2 thoughts on “Genesis 1:3-5 ‘then’ setting, ‘then’ daybreak, day ONE

  1. Daniel Pech

    The first statement of a home builder’s summary recounting of the work of building a home:

    ‘First we built the foundation, then we started on the house.’

    Nobody who hears that home builder’s first statement will think he means it as ‘In the absolute chronologically first set of time, we built the foundation form of the foundation, and manufactured the cement material, and gathered the sand and gravel, that we would only then use to make the cement mix that we would soon pour into the foundation form.’

    The house is the central character (G 1:2-13) for the support of its inhabitants. The foundation supports the house (G 1.14-18). In fact, the house is the basis for understanding the foundation. Without knowing of a house, the foundation would be an odd, out-of-place object that has no obvious purpose.

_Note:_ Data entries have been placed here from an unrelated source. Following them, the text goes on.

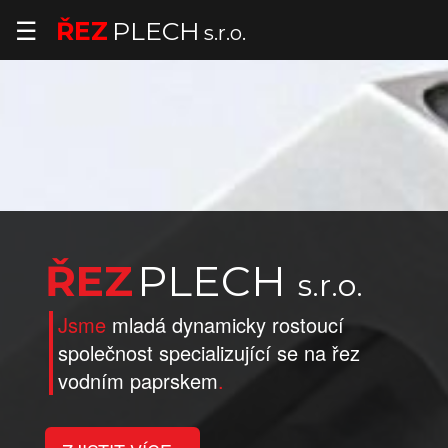
☰
ŘEZ
PLECH
s.r.o.
O
nás
ŘEZ
PLECH
s.r.o.
Výrobní
Jsme
mladá dynamicky rostoucí
možnosti
společnost specializující se na řez
Strojní
vodním paprskem
.
vybavení
Galerie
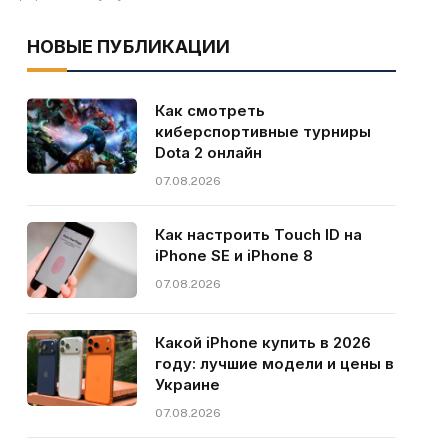
НОВЫЕ ПУБЛИКАЦИИ
Как смотреть
киберспортивные турниры
Dota 2 онлайн
07.08.2026
Как настроить Touch ID на
iPhone SE и iPhone 8
07.08.2026
Какой iPhone купить в 2026
году: лучшие модели и цены в
Украине
07.08.2026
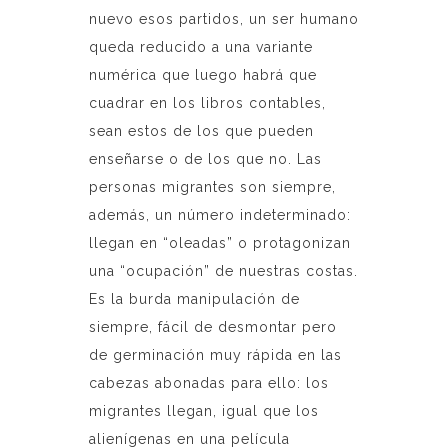
nuevo esos partidos, un ser humano
queda reducido a una variante
numérica que luego habrá que
cuadrar en los libros contables,
sean estos de los que pueden
enseñarse o de los que no. Las
personas migrantes son siempre,
además, un número indeterminado:
llegan en “oleadas” o protagonizan
una “ocupación” de nuestras costas.
Es la burda manipulación de
siempre, fácil de desmontar pero
de germinación muy rápida en las
cabezas abonadas para ello: los
migrantes llegan, igual que los
alienígenas en una película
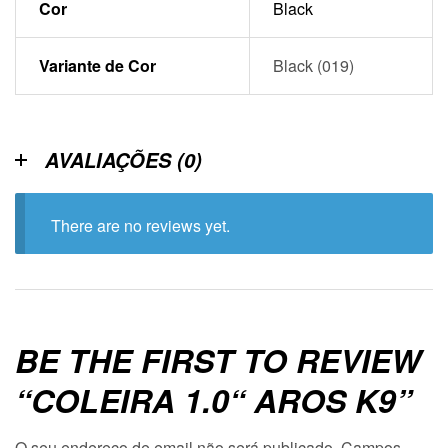
Cor
Black
Variante de Cor
Black (019)
AVALIAÇÕES (0)
There are no reviews yet.
BE THE FIRST TO REVIEW
“COLEIRA 1.0“ AROS K9”
O seu endereço de email não será publicado.
Campos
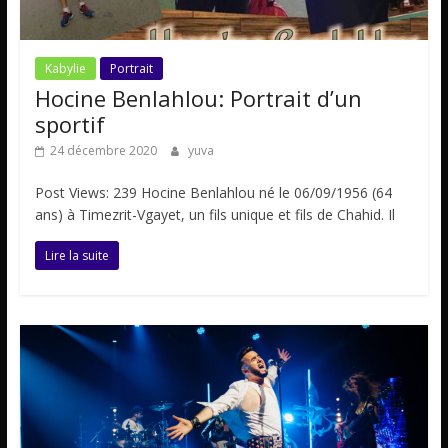
Kabylie
Portrait
Hocine Benlahlou: Portrait d’un
sportif
24 décembre 2020
yuva
Post Views: 239 Hocine Benlahlou né le 06/09/1956 (64
ans) à Timezrit-Vgayet, un fils unique et fils de Chahid. Il
Lire la suite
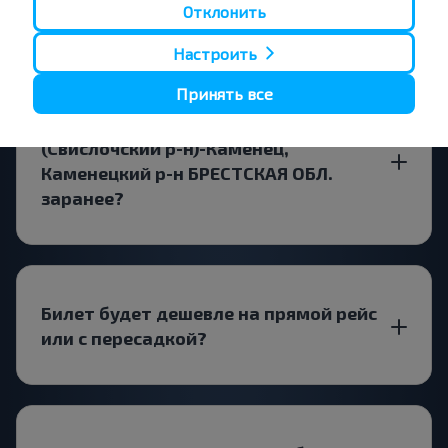
Каменецкий р-н БРЕСТСКАЯ ОБЛ.?
Отклонить
Настроить
Принять все
Стоит ли искать билет Свислочь
(Свислочский р-н)-Каменец,
Каменецкий р-н БРЕСТСКАЯ ОБЛ.
заранее?
Билет будет дешевле на прямой рейс
или с пересадкой?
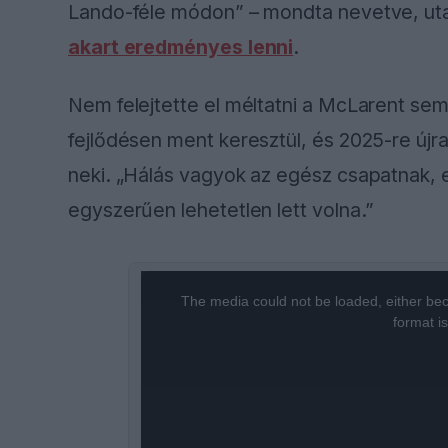
Lando-féle módon” – mondta nevetve, uta
akart eredményes lenni
.
Nem felejtette el méltatni a McLarent se
fejlődésen ment keresztül, és 2025-re újra
neki. „Hálás vagyok az egész csapatnak, 
egyszerűen lehetetlen lett volna.”
This
is
a
The media could not be loaded, either bec
modal
window.
format i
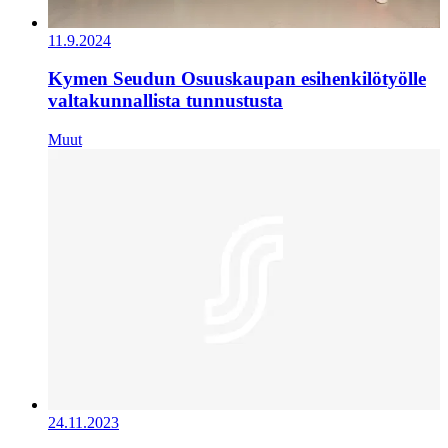
11.9.2024
Kymen Seudun Osuuskaupan esihenkilötyölle
valtakunnallista tunnustusta
Muut
24.11.2023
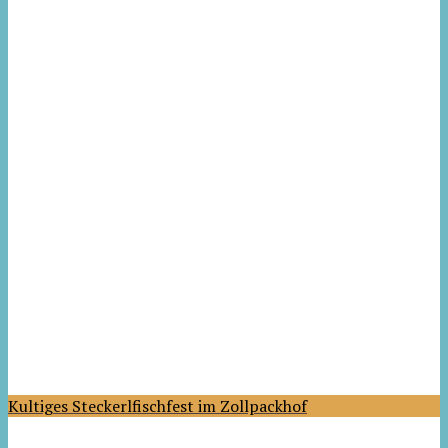
Kultiges Steckerlfischfest im Zollpackhof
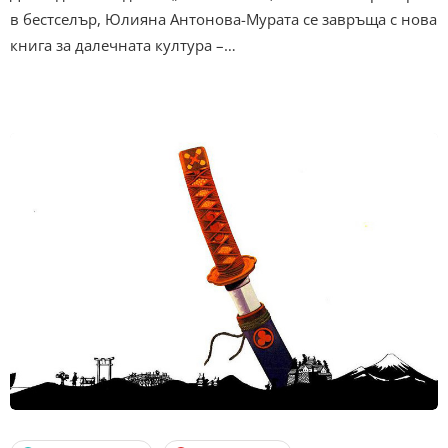
в бестселър, Юлияна Антонова-Мурата се завръща с нова
книга за далечната култура –…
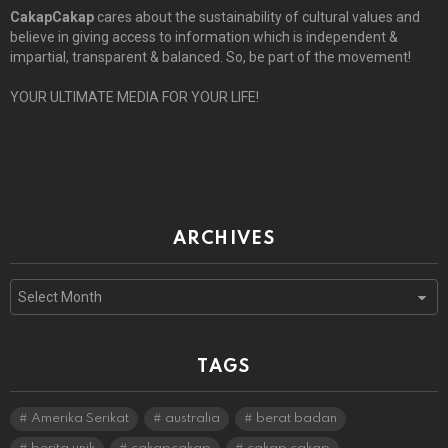
CakapCakap
cares about the sustainability of cultural values and
believe in giving access to information which is independent &
impartial, transparent & balanced. So, be part of the movement!
YOUR ULTIMATE MEDIA FOR YOUR LIFE!
ARCHIVES
Archives
TAGS
Amerika Serikat
australia
berat badan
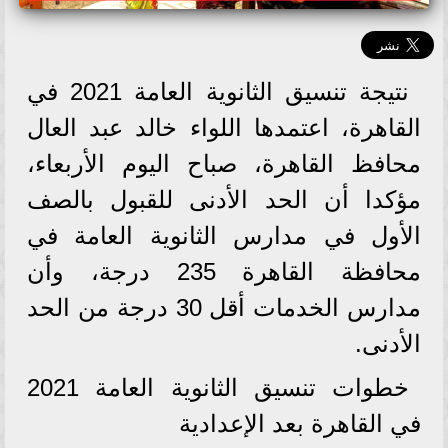
نتيجة تنسيق الثانوية العامة 2021 في
القاهرة، اعتمدها اللواء خالد عبد العال
محافظ القاهرة، صباح اليوم الأربعاء،
مؤكدا أن الحد الأدنى للقبول بالصف
الأول في مدارس الثانوية العامة في
محافظة القاهرة 235 درجة، وأن
مدارس الخدمات أقل 30 درجة من الحد
الأدنى.
خطوات تنسيق الثانوية العامة 2021
في القاهرة بعد الإعدادية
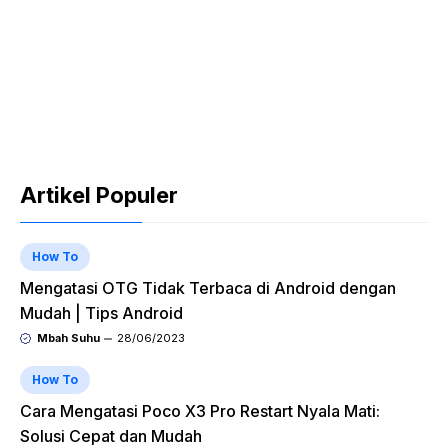
Artikel Populer
How To
Mengatasi OTG Tidak Terbaca di Android dengan
Mudah | Tips Android
Mbah Suhu
28/06/2023
How To
Cara Mengatasi Poco X3 Pro Restart Nyala Mati:
Solusi Cepat dan Mudah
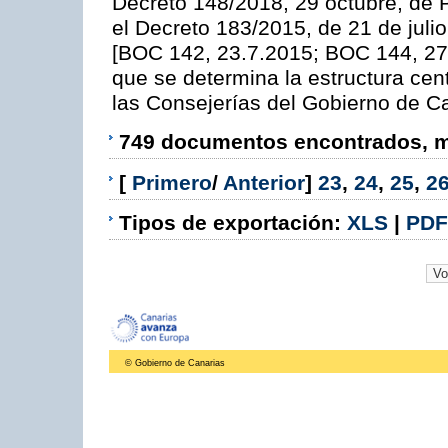
Decreto 148/2018, 29 octubre, de 
el Decreto 183/2015, de 21 de julio
[BOC 142, 23.7.2015; BOC 144, 27.
que se determina la estructura cent
las Consejerías del Gobierno de C
749 documentos encontrados, mo
[
Primero
/
Anterior
]
23
,
24
,
25
,
2
Tipos de exportación:
XLS
|
PDF
© Gobierno de Canarias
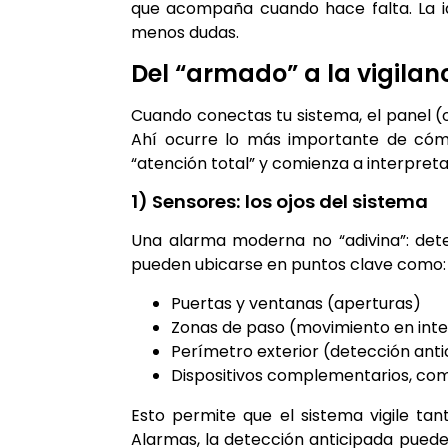
que acompaña cuando hace falta. La i
menos dudas.
Del “armado” a la vigilan
Cuando conectas tu sistema, el panel (o
Ahí ocurre lo más importante de cóm
“atención total” y comienza a interpreta
1) Sensores: los ojos del sistema
Una alarma moderna no “adivina”: dete
pueden ubicarse en puntos clave como:
Puertas y ventanas (aperturas)
Zonas de paso (movimiento en inte
Perímetro exterior (detección anti
Dispositivos complementarios, como
Esto permite que el sistema vigile ta
Alarmas, la detección anticipada puede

    Yes, ‘God created space and matter’. But is He a physics snob? Is He some physics lecturer who is employed by a Metropolian College of Deism? Where is that statement going? No one can be sure. Compare it to where the most life-centric possible reading of Genesis 1:1 is going:

    1. The general, (or ‘masculine’) cosmos and the special (or ‘feminine’) Earth (Genesis 1:1).
       2. The Earth, as its own general subject, implying that which we all intuit is most valuable about the Earth unto itself in all the cosmos: its abiding maximal abundance of open liquid water (Genesis 1:2).
         3. that water and its special relation to the Sun’s light, hence the water cycle (vs. 3-10);
           4. The water cycle and its special beneficiary and member, biology (vs. 11-12);
             5. biology and its special category, animal biology (plant/animal/mineral = animal) (vs. 20-22, 24-25);
               6. Animal biology and its special category, human (vs. 26-28);
    7. The general man and the special woman (Genesis 2:21-23).

    Indeed, of the exactly five things that the account reports that God named (vv. 5, 8, 10), these five seem to be the five things of the Earth’s own part in the water cycle:

    1 and 2: Binary cyclically distributed thermal regulation (‘day’ and ‘night’, v. 4-5, phenomenologically described );

    3: Radiologically mediative atmosphere ( ‘shamayim’ vs. 6-8 );

    4 and 5: Thermally binary surface distribution system ( ‘erets’ and ‘yawmim’ vs. 9-10 ).